Saturday, August 22, 2015
Social Justice Advocacy Lives On
Julian Bond and Louis Stokes both passed on this week. Both men were renegades in the civil rights movement, working for justice in the trenches in the South from the time they could board a bus and speak their truth. Yesterday I heard a story on the radio recounting a quote from President Obama to Louis Stokes shortly after he was elected President of the United States: "I am here because of you."
Louis Stokes founded the Congressional Black Caucus, but on the road to his political success he was blocked from votes by his white colleagues, and suffered the slings and arrows of being a non-white leader in this country. And not just in the segregated 1950's and 60's South--Stokes was turned away from his own Congressional parking garage by Capitol police in 1991. He also led the Congressional Committee that investigated the death of Martin Luther King, Jr.

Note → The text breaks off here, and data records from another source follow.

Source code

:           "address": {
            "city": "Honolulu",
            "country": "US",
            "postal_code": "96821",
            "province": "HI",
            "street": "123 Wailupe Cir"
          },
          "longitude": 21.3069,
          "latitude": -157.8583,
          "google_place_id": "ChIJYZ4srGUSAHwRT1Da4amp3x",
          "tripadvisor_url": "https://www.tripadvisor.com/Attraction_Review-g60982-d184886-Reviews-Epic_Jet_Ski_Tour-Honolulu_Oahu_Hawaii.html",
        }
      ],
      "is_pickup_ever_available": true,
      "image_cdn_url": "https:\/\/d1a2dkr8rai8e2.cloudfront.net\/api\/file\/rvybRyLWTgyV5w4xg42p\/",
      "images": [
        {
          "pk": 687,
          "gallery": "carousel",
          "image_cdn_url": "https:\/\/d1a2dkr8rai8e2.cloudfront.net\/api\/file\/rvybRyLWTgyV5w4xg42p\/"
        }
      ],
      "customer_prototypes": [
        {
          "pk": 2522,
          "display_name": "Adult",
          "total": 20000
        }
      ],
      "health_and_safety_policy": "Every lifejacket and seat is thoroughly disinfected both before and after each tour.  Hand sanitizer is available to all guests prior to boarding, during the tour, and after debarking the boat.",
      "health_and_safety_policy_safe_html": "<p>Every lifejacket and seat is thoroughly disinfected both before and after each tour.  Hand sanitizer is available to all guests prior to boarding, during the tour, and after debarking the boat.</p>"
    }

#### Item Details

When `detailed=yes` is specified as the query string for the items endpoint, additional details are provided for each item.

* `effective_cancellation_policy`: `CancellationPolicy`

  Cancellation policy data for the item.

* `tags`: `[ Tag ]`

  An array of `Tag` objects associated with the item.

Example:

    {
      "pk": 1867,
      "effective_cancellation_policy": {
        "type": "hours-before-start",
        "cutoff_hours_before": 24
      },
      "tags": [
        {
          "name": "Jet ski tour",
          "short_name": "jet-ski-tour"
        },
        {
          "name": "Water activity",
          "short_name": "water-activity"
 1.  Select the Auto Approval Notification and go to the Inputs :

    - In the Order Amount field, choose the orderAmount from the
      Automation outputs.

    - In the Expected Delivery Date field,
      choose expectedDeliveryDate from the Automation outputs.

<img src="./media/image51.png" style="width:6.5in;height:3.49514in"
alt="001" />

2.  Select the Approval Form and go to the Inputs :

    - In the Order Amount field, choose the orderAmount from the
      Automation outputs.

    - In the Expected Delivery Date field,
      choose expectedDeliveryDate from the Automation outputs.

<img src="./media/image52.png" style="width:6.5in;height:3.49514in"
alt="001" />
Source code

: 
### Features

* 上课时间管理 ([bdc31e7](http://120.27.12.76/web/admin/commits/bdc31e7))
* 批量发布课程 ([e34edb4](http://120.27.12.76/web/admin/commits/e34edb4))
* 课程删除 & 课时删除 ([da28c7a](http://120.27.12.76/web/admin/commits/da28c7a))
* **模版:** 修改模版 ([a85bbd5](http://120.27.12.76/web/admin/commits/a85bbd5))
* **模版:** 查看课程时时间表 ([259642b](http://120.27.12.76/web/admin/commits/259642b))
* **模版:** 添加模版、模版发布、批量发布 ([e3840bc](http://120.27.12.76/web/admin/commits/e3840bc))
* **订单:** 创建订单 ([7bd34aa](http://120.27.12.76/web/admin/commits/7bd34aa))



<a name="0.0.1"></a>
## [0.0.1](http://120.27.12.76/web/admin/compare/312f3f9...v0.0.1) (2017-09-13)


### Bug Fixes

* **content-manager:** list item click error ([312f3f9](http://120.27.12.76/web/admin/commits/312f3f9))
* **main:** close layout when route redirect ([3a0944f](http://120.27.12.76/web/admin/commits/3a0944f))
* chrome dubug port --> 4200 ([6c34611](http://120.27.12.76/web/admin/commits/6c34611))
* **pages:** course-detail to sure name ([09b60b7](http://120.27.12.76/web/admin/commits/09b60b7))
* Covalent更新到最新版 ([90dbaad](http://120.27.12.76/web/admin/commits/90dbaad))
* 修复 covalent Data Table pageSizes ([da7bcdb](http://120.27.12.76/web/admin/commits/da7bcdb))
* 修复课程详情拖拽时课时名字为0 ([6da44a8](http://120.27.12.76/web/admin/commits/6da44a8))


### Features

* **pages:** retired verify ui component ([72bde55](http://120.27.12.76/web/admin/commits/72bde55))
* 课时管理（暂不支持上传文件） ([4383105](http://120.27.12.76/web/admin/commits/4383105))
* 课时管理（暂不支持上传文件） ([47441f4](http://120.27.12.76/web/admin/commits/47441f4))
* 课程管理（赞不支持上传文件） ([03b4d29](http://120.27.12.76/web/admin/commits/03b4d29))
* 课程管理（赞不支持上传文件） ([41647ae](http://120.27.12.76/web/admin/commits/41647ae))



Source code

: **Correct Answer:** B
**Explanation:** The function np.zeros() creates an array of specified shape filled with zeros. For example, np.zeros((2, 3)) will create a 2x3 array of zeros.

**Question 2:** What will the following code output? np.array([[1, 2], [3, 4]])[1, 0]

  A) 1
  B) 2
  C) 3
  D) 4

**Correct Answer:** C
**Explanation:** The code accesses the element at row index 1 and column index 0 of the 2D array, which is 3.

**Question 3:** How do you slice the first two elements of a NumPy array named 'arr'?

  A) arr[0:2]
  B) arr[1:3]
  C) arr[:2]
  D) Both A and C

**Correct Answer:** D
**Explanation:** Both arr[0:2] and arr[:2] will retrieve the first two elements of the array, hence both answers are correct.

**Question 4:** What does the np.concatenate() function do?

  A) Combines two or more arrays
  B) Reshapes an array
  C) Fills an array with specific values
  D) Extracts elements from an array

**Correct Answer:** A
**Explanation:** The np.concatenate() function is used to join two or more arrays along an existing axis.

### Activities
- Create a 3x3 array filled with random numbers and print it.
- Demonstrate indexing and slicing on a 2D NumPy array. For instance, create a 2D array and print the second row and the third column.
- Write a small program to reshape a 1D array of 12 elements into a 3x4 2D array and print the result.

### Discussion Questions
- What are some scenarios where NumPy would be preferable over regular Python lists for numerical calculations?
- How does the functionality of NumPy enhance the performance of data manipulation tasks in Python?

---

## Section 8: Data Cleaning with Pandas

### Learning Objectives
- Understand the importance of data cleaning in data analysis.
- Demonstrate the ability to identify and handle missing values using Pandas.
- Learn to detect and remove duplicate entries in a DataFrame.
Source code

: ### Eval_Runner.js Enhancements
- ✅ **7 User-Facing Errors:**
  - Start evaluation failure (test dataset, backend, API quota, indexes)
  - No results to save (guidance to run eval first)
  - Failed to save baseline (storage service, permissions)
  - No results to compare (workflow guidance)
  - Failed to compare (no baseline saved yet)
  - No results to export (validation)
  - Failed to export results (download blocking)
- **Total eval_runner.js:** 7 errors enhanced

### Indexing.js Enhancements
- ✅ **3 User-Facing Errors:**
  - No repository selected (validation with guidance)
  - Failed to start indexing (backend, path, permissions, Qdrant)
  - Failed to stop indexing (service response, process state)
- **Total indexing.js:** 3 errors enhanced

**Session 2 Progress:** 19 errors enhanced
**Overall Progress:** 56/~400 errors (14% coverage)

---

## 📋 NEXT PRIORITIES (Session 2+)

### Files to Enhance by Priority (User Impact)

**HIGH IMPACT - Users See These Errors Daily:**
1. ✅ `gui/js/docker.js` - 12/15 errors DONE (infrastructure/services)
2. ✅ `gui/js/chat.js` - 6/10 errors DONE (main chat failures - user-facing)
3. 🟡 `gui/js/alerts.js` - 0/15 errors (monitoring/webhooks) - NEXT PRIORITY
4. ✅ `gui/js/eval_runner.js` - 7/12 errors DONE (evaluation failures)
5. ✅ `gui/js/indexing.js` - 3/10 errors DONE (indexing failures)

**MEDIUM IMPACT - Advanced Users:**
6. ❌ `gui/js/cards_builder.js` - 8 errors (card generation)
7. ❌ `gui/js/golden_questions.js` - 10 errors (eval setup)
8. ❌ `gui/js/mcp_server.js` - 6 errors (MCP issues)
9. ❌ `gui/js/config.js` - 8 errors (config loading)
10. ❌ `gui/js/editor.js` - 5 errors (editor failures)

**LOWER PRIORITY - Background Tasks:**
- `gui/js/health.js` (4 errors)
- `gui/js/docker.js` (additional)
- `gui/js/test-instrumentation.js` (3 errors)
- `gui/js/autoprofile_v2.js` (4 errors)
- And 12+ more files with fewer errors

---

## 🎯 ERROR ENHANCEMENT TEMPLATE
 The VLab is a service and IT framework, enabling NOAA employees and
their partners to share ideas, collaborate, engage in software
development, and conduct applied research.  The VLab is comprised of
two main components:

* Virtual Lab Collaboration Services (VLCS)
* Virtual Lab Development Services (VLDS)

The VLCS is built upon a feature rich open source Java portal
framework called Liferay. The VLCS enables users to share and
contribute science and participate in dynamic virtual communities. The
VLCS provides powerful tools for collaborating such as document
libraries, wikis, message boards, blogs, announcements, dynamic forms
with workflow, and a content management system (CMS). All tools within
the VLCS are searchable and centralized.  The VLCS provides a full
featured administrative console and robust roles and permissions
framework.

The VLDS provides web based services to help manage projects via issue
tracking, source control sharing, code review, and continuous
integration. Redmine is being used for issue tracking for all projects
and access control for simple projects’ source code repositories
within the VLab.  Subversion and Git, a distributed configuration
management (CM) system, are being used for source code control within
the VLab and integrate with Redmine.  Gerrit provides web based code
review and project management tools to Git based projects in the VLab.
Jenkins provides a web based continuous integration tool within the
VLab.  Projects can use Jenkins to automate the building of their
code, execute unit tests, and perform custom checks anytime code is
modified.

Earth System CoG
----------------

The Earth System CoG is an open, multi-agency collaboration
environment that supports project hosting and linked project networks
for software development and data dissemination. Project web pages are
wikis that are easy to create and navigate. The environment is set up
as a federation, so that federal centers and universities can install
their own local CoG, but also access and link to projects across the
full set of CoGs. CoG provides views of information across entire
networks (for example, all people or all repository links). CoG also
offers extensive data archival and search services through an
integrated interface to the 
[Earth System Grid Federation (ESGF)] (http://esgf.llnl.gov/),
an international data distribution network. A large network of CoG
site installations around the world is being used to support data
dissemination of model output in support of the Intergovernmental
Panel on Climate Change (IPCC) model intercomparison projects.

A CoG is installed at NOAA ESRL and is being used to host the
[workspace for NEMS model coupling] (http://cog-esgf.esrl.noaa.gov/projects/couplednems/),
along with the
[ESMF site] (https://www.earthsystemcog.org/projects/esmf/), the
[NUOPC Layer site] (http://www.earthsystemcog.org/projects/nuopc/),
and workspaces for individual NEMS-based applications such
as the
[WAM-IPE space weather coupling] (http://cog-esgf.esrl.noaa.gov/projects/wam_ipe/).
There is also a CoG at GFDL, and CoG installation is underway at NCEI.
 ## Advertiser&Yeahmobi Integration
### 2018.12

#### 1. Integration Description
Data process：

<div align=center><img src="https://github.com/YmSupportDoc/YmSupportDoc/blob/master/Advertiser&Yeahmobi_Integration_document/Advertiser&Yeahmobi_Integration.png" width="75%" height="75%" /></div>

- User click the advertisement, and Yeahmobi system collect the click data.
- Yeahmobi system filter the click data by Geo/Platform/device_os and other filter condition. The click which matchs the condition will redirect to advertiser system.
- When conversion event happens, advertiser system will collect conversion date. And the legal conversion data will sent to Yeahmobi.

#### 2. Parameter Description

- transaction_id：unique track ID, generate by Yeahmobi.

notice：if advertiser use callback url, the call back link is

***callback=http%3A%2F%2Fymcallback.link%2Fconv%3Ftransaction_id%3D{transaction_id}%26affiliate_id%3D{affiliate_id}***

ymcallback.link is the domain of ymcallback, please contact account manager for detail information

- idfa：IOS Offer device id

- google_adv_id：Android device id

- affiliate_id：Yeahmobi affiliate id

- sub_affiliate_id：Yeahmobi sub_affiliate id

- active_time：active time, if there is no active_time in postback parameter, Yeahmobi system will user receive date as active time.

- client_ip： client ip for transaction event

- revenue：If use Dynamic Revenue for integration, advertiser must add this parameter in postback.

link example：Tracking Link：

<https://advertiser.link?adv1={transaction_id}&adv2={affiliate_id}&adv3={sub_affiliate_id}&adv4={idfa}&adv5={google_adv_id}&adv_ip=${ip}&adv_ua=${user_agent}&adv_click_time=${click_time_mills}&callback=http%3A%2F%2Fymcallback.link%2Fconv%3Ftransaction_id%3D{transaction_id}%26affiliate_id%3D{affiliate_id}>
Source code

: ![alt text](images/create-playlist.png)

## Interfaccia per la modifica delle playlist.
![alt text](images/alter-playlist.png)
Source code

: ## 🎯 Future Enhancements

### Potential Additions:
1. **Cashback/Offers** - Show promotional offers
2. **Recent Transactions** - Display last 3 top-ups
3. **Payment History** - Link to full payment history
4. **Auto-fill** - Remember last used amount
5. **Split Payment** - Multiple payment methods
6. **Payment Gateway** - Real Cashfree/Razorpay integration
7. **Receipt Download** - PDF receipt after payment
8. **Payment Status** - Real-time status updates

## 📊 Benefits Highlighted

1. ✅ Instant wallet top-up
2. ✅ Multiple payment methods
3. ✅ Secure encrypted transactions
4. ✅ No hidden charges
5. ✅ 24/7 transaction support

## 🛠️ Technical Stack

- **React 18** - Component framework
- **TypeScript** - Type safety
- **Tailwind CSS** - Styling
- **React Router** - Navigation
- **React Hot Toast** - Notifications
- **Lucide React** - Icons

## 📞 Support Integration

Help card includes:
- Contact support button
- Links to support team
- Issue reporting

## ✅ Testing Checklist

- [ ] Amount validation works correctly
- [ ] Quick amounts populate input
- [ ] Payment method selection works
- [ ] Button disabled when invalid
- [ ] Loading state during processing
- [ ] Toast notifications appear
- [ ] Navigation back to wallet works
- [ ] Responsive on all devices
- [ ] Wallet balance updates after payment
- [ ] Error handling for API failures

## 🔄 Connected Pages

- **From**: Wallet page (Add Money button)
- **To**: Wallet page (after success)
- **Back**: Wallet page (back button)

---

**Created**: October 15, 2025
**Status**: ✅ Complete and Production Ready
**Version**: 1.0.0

Julian Bond co-founded the Southern Poverty Law Center, and years before that he founded Student Non-violent Coordinating Committee. Bond was a leading student demonstrator at Morehouse College, and years later the leader of the NAACP. During his tenure at the NAACP, I saw him speak at the National Press Club while I was a law student and was captivated by his calm toughness and his tough calmness. I wanted to be like him, a tireless social justice advocate.
But I'll never be half the advocate that Bond and Stokes were. This world doesn't require me to do what they did. This world doesn't turn me away from my office parking garage because of the color of my skin. It doesn't beat me into submission on the streets I walk down or sit in or run through. My feelings of irony and angst about the deaths of these two remarkable advocates in one week are fine, but they are not really important. It's really just a somewhat embarrassing combination of white guilt and navel-gazing, if I am honest. But this post is about to end. And I ask you to remind yourself, as I strive to remind myself as I close, that we can in fact serve their legacy. We cannot walk in their shoes. But we can pick them up, dust them off, and carry those shoes as we walk our own walk for social justice. They paved a path with their pain and their triumph, and they expect us to keep it clear. Thanks for the trailblazing, gentlemen. We'll take it from here.